In India, people who gym regularly consume protein bars but in the developed markets, it’s eaten by everyone to complete their protein requirements. We built this brand not to become gym-related and 50 per cent of our sales come from women. People are buying our bars to complete their daily protein requirements because many Indians now understand we’re protein deficient in our diets.

They also buy it as a healthy snack instead of eating unhealthy foods. Both these use cases have shot up post-COVID as people have become conscious about what they’re consuming. We’re seeing a heightened tailwind behind the category…

Tell us about the reason to sell only boxes

On the website, you can only buy a box (containing six bars) because we include shipping etc so there’s a minimum order… We’re not selling from any e-commerce platform such as BigBasket or Amazon and it’s a conscious choice because we want to tell our brand story in a controlled environment before we go to marketplaces. Once we do, we will start selling individual units.

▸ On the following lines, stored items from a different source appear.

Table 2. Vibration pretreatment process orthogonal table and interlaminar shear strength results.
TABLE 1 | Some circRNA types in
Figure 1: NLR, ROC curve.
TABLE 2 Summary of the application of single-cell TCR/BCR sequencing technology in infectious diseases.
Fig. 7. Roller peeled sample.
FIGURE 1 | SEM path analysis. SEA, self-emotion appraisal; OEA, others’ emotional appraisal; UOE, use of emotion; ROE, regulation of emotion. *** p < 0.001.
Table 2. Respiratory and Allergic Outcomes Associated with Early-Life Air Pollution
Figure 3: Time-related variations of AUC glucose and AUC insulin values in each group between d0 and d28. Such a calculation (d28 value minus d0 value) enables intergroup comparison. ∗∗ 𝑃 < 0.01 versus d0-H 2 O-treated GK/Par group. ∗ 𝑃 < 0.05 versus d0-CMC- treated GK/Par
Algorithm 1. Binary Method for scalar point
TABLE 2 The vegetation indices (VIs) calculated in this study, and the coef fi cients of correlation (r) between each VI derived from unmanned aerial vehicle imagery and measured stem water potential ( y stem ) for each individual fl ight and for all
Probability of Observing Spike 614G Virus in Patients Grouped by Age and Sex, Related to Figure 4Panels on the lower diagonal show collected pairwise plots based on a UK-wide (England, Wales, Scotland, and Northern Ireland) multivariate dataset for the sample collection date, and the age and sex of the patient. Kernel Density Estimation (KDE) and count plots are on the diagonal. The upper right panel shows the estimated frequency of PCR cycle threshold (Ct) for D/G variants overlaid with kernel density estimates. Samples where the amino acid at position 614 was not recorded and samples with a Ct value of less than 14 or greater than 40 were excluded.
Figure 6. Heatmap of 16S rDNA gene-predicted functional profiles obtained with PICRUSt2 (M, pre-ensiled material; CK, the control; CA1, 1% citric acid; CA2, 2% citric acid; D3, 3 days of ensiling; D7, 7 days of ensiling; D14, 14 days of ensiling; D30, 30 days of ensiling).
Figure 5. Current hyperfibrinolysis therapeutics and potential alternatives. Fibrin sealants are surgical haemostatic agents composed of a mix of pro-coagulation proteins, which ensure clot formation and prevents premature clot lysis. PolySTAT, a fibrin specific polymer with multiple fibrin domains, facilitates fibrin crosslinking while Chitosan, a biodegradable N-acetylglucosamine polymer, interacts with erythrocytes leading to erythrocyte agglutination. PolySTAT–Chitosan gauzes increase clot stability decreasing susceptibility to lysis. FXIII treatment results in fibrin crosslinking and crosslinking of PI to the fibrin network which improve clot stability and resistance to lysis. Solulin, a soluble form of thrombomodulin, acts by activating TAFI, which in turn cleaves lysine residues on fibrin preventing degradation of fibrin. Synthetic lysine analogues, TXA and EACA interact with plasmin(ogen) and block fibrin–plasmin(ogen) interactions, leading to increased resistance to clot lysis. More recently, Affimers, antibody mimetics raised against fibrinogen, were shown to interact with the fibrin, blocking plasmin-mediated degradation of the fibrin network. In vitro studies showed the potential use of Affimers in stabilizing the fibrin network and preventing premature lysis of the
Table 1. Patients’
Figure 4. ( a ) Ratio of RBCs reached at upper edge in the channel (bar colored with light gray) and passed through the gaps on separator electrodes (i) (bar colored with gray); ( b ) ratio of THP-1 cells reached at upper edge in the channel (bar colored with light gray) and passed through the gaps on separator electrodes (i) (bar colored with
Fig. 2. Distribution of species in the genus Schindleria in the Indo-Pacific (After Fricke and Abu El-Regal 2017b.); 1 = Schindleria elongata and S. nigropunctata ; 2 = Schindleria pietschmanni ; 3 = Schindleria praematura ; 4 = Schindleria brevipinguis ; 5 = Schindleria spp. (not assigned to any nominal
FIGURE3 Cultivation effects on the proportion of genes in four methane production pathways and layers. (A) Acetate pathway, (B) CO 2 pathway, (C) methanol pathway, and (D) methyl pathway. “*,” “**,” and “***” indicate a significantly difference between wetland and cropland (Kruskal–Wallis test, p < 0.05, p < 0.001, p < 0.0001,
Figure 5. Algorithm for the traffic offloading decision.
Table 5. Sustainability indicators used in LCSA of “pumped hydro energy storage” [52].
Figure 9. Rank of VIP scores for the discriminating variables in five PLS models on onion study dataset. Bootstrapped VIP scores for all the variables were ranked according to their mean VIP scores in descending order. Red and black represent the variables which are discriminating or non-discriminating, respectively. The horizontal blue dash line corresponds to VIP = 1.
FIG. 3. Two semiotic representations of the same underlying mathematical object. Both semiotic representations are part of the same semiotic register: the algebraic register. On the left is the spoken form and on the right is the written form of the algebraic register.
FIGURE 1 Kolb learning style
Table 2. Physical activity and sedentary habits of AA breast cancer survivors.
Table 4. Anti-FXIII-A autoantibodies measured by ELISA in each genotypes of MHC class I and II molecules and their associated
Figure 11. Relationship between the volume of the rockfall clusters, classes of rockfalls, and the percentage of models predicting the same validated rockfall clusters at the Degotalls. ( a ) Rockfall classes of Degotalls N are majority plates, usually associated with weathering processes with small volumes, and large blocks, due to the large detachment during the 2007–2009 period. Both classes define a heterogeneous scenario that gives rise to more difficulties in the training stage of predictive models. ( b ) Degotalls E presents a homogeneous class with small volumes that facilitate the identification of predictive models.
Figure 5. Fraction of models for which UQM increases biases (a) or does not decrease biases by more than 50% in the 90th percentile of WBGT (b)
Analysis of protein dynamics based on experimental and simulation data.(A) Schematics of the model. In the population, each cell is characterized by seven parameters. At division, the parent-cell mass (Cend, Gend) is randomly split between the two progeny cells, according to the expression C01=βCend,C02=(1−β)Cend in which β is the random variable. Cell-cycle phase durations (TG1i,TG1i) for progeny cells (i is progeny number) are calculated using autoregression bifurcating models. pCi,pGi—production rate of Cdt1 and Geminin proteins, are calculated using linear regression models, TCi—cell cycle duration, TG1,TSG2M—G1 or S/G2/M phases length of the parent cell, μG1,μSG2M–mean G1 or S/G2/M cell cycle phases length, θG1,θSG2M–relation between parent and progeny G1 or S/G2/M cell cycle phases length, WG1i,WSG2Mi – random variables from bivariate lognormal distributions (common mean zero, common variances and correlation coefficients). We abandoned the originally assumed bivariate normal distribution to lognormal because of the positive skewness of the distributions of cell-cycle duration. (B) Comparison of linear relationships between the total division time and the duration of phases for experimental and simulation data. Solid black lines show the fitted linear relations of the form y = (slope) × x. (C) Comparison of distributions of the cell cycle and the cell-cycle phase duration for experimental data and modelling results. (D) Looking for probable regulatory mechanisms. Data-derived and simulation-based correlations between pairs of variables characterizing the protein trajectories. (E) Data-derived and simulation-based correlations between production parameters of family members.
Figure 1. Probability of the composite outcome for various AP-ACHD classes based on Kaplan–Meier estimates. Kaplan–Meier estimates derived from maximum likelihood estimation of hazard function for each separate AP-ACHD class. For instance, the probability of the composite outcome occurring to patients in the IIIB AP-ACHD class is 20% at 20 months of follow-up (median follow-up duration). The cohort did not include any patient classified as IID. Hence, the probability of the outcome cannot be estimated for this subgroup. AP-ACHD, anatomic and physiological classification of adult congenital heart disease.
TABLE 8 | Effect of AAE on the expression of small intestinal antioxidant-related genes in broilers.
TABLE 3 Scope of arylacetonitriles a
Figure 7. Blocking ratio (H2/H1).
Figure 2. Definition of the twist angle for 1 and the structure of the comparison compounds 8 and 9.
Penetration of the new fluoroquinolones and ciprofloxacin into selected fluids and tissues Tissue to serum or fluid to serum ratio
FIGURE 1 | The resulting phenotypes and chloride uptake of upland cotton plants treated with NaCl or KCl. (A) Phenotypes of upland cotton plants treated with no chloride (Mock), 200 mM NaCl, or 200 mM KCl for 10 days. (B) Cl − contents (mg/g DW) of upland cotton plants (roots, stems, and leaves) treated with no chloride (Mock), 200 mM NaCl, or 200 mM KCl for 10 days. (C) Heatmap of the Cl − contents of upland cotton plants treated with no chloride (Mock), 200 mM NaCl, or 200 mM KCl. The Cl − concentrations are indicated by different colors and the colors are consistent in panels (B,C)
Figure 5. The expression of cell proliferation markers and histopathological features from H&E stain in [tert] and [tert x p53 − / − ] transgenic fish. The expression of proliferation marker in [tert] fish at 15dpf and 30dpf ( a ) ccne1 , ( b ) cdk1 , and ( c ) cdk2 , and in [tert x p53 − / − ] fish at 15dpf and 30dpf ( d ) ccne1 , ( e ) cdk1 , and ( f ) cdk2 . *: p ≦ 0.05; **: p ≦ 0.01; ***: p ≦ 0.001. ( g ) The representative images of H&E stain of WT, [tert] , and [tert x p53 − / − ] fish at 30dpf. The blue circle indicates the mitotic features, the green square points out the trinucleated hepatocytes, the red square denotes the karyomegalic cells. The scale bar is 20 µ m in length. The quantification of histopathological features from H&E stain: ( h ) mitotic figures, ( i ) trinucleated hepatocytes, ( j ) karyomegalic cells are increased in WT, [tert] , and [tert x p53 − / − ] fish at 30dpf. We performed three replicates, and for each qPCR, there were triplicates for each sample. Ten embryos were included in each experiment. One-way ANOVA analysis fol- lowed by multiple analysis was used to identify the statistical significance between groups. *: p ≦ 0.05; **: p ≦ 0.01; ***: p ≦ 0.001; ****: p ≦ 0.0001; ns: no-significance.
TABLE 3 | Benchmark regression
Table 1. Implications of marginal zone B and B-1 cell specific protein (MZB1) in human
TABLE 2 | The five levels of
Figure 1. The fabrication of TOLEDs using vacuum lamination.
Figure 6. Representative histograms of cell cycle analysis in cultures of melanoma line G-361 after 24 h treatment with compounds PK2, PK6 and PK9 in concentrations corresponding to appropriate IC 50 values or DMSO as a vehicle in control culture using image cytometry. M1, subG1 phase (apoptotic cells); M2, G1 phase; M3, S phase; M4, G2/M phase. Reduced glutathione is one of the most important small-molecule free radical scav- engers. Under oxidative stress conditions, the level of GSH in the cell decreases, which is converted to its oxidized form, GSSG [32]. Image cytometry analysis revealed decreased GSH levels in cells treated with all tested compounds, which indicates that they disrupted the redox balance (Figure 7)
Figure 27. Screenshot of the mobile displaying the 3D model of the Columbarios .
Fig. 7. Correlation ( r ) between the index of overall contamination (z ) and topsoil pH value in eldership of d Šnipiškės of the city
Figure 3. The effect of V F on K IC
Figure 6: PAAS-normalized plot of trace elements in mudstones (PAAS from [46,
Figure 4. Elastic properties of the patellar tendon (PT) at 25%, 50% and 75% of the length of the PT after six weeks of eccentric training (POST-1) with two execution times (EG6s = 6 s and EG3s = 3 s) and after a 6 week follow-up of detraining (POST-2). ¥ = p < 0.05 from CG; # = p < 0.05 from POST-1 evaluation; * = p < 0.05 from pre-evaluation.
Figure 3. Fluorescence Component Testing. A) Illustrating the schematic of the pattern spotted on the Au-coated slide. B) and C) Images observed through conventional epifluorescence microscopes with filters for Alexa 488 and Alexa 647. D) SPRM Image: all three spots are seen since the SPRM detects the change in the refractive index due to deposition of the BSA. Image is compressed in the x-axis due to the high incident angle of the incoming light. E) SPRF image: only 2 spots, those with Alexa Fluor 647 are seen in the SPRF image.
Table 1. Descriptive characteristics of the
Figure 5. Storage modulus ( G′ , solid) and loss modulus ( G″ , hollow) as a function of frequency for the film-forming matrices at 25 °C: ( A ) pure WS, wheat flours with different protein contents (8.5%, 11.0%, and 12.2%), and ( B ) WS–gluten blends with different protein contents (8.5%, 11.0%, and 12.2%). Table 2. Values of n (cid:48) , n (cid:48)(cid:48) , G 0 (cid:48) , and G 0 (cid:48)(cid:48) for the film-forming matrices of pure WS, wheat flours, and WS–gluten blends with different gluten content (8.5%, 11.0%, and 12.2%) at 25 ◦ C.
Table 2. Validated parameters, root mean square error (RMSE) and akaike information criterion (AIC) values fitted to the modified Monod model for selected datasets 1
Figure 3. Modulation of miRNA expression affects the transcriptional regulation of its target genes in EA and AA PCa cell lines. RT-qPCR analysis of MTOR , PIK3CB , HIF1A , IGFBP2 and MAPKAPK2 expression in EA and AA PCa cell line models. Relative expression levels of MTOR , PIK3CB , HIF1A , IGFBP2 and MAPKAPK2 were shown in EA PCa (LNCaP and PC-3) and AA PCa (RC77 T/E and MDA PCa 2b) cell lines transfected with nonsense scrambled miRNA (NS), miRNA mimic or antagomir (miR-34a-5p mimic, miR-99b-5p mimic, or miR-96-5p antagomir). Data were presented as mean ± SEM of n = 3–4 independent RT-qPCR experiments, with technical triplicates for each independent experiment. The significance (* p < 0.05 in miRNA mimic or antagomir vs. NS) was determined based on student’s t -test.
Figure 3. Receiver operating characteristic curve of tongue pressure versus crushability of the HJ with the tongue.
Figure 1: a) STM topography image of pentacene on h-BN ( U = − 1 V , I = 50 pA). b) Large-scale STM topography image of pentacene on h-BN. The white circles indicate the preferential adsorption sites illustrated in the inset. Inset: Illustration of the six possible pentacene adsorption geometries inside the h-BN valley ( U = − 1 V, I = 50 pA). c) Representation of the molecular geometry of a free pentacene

You’re trying to change consumer thinking regarding protein consumption… Tell us about your marketing initiatives going forward

It’s a huge challenge. What helps is the present fitness trend and people who’re exposed to content from the west, the proof is that the category itself is growing by 30-40 % every year. We’re doing only education on Instagram… For example, some of our best posts are about white bread vs brown bread, sugar vs honey vs jaggery, how do you decide your ketchup is good or not… there’s no brand push.

We’ve not tied up with any celebrity because we’re small and we haven’t found the right fit - we only want to associate with people who are as clean as we are. We take our 100% clean claim very seriously.

Who’s your target audience?

We don’t cut our niche audience by gender but by three criteria. One, they’re young between the ages of 25-40 years; the very young can’t afford the bars and the very old may not get the category. Second is household income because not everybody can afford to buy a Rs 100 protein bar every day. The third is international exposure because we found that people who’ve travelled to at least one foreign nation are more open to trying brands such as ours. We craft every piece of communication to talk to this person first and then it expands to others.

Are there any other offerings in the line-up?

We have a science-based approach and our research revealed food can play only two roles - antioxidation and anti-inflammation. We could have gone and launched other products but we said no, there are only two things food can do and we’ve created products for the two things.

In the future, you will see us getting into many many categories and we enter categories based on three criteria: Is there a food category today where people are making false claims and selling substandard products. Second, can we create a product that lives up to The Whole Truth philosophy? Third, can we make that product tasty?